Have you ever owned car that was hard to start on a cold winter day? Did you ever get that car going (finally!) only to have it stall out a few yards away from your house? This is what a stuck project feels like to me. It takes so much effort to start something new, but we do it because we have high expectations. Then, for reasons we can’t control--and sometimes don’t even understand--all progress on the project just stops.
God’s people in Jerusalem came back to build a temple. Yes, they came back to rebuild their nation and community, but the government officially authorized and allowed them to return to Jerusalem to rebuild God’s temple (Ezra 1). And, they did it! First, they re-established obedient worship, then they laid the foundation for the temple and started building as we saw yesterday in Ezra 3.
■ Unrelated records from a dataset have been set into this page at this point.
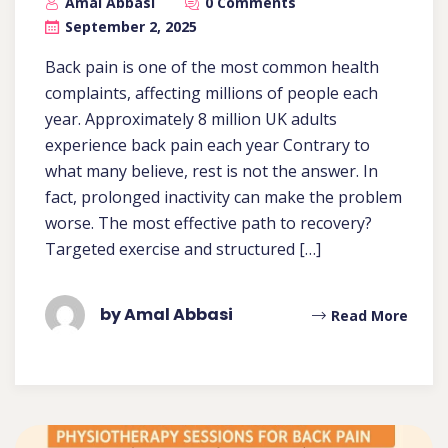
Amal Abbasi
0 Comments
September 2, 2025
Back pain is one of the most common health
complaints, affecting millions of people each
year. Approximately 8 million UK adults
experience back pain each year Contrary to
what many believe, rest is not the answer. In
fact, prolonged inactivity can make the problem
worse. The most effective path to recovery?
Targeted exercise and structured […]
by Amal Abbasi
Read More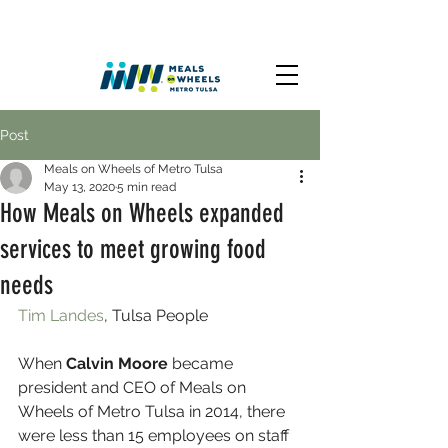
Post
Meals on Wheels of Metro Tulsa
May 13, 2020
5 min read
How Meals on Wheels expanded
services to meet growing food
needs
Tim Landes
, Tulsa People 
When 
Calvin Moore
 became 
president and CEO of Meals on 
Wheels of Metro Tulsa in 2014, there 
were less than 15 employees on staff 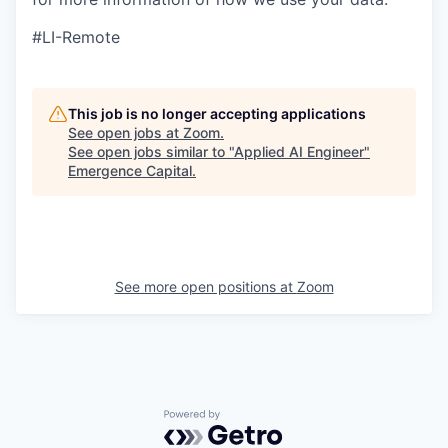
#LI-Remote
This job is no longer accepting applications
See open jobs at
Zoom
.
See open jobs similar to "
Applied AI Engineer
"
Emergence Capital
.
See more open positions at
Zoom
Powered by Getro.com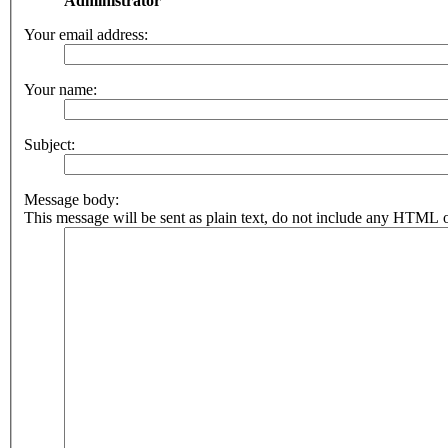
Administrator
Your email address:
Your name:
Subject:
Message body:
This message will be sent as plain text, do not include any HTML o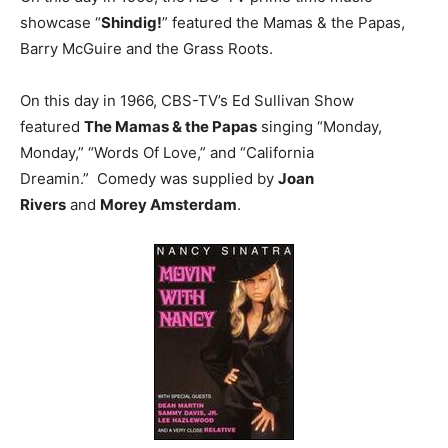
showcase “
Shindig!
” featured the Mamas & the Papas,
Barry McGuire and the Grass Roots.
On this day in 1966, CBS-TV’s Ed Sullivan Show
featured
The Mamas & the Papas
singing “Monday,
Monday,” “Words Of Love,” and “California
Dreamin.” Comedy was supplied by
Joan
Rivers
and
Morey Amsterdam
.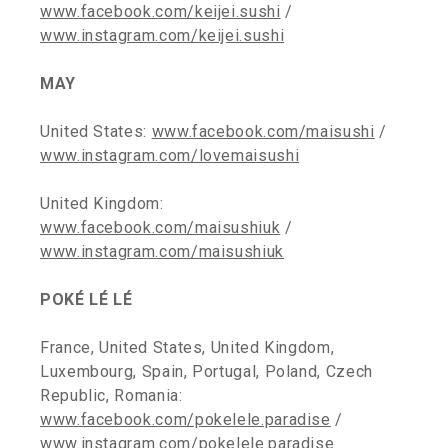
www.facebook.com/keijei.sushi
/
www.instagram.com/keijei.sushi
MAY
United States:
www.facebook.com/maisushi
/
www.instagram.com/lovemaisushi
United Kingdom:
www.facebook.com/maisushiuk
/
www.instagram.com/maisushiuk
POKÉ LÉ LÉ
France, United States, United Kingdom,
Luxembourg, Spain, Portugal, Poland, Czech
Republic, Romania:
www.facebook.com/pokelele.paradise
/
www.instagram.com/pokelele.paradise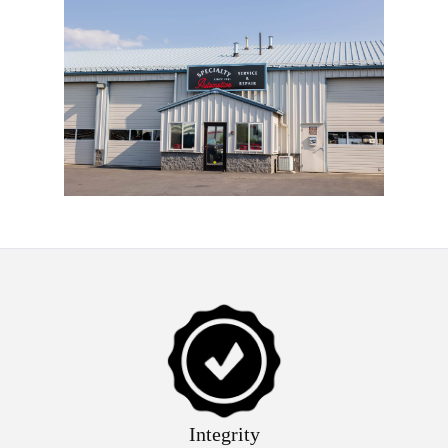
Integrity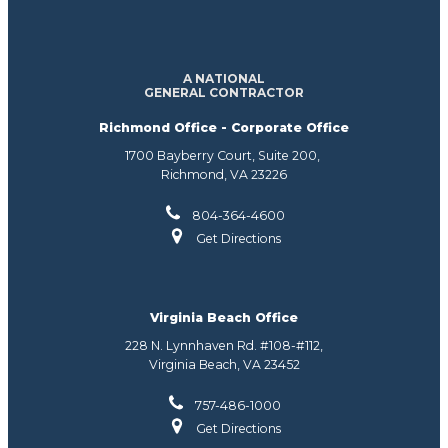
A NATIONAL
GENERAL CONTRACTOR
Richmond Office - Corporate Office
1700 Bayberry Court, Suite 200,
Richmond, VA 23226
804-364-4600
Get Directions
Virginia Beach Office
228 N. Lynnhaven Rd. #108-#112,
Virginia Beach, VA 23452
757-486-1000
Get Directions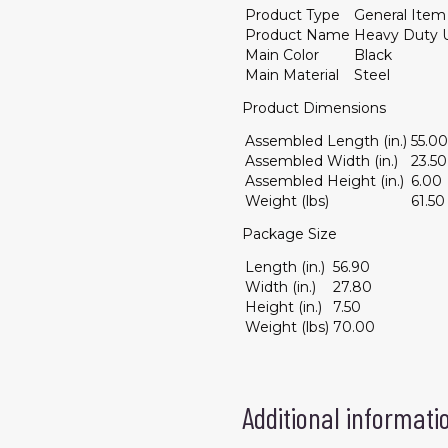
Product Type
General Item
Product Name
Heavy Duty U
Main Color
Black
Main Material
Steel
Product Dimensions
Assembled Length (in.)
55.00
Assembled Width (in.)
23.50
Assembled Height (in.)
6.00
Weight (lbs)
61.50
Package Size
Length (in.)
56.90
Width (in.)
27.80
Height (in.)
7.50
Weight (lbs)
70.00
Additional informati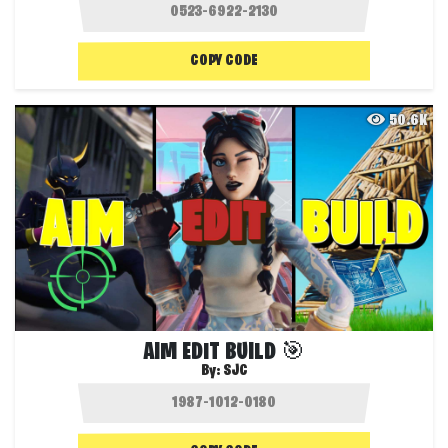
COPY CODE
50.6K
AIM EDIT BUILD 🎯
By:
SJC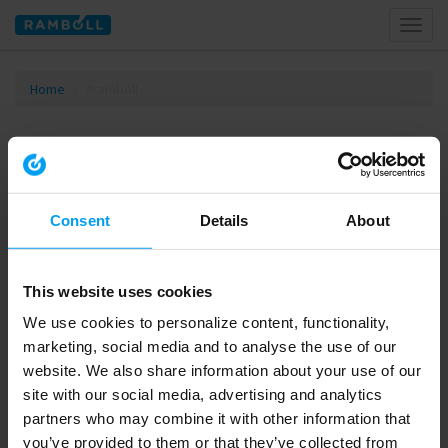
Toggl
naviga
Home
#ramboll
Tagged with #ramboll
Consent
Details
About
This website uses cookies
We use cookies to personalize content, functionality,
marketing, social media and to analyse the use of our
website. We also share information about your use of our
site with our social media, advertising and analytics
01:40
partners who may combine it with other information that
INNOVATION
you’ve provided to them or that they’ve collected from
But, from the very beginning, there were problems. I did not mention this yesterday, but at the end of Ezra 3 there were both shouts of joy from the people (Ezra 3:11b, 12b) and loud weeping from “many of the older priests and Levites and family heads, who had seen the former temple” (v. 12a). Were these tears of joy? Hardly. Ezra didn’t say so, but those who wept did so because the foundation of the new temple was so small and humble compared to the great temple Solomon had built. That is suggested in verse 12 by the phrase “who had seen the former temple.” It is confirmed by Haggai 2:3 where the prophet Haggai asked these people, “Who of you is left who saw this house in its former glory? How does it look to you now? Does it not seem to you like nothing?” So, there was internal dissension and opposition to the Lord’s work by God’s people themselves.
Here in chapter 4, we see opposition to building the temple from outside of Israel as well (vv. 1-3). First, foreigners offered to help but, of course, their “help” would almost certainly have come with expectations. God allowed Israel and Judah’s enemies to force them from the promised land because they had mingled the true worship of God with idols. The enemies described here in Ezra 4 wanted that same result.
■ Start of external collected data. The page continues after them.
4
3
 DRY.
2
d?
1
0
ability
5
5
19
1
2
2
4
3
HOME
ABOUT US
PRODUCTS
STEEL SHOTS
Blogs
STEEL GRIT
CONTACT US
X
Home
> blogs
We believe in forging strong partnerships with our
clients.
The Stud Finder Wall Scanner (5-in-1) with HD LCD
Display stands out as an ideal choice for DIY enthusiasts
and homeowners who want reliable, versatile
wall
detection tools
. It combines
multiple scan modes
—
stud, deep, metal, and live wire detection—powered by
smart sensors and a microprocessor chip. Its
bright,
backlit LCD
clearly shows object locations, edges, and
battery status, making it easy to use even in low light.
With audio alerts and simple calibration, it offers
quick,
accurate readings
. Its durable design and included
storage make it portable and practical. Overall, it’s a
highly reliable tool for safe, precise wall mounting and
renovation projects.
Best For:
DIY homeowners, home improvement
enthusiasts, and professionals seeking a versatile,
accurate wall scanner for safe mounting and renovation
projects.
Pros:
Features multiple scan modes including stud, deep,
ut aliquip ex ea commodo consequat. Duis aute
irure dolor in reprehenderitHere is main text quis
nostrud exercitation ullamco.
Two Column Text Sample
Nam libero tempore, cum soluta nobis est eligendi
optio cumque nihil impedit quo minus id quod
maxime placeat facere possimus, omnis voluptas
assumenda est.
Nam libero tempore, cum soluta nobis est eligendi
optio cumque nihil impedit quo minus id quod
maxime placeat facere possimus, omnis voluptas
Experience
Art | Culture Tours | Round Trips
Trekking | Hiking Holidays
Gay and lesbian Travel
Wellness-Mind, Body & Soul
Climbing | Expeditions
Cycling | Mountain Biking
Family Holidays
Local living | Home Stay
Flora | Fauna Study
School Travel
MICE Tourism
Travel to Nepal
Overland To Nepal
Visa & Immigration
When God’s enemies failed to infiltrate the construction of the temple they “set out to discourage the people of Judah and make them afraid to go on building” (v. 4). They used bribes (v. 5) and political maneuvering (vv. 6-23) to successfully stymie the construction of the Lord’s temple (v. 24) less than a year after the work began (compare 3:8 to 4:24).
What was behind all of these roadblocks? Satan was, of course. There were human actors in all of this dissension, whether internal or external, but God’s ultimate enemy, Satan, was the one doing the damage.
I’ve encountered this in every ministry I’ve ever been involved in. We set out to do something for the Lord. Just when we start to get some momentum some problem discourages people, complicates the work, or stops it altogether. Maybe you’ve encountered this in your life, too. You’ve set a path to serve God in some new way and, unexpectedly, problems cause you to stall out.
Don’t give up. That’s exactly what Satan wants! Opposition to God’s work is part of living in a fallen world. God’s people got through this and, if we keep trusting the Lord and seeking to do his will, he’ll get you and me and us through the problems too.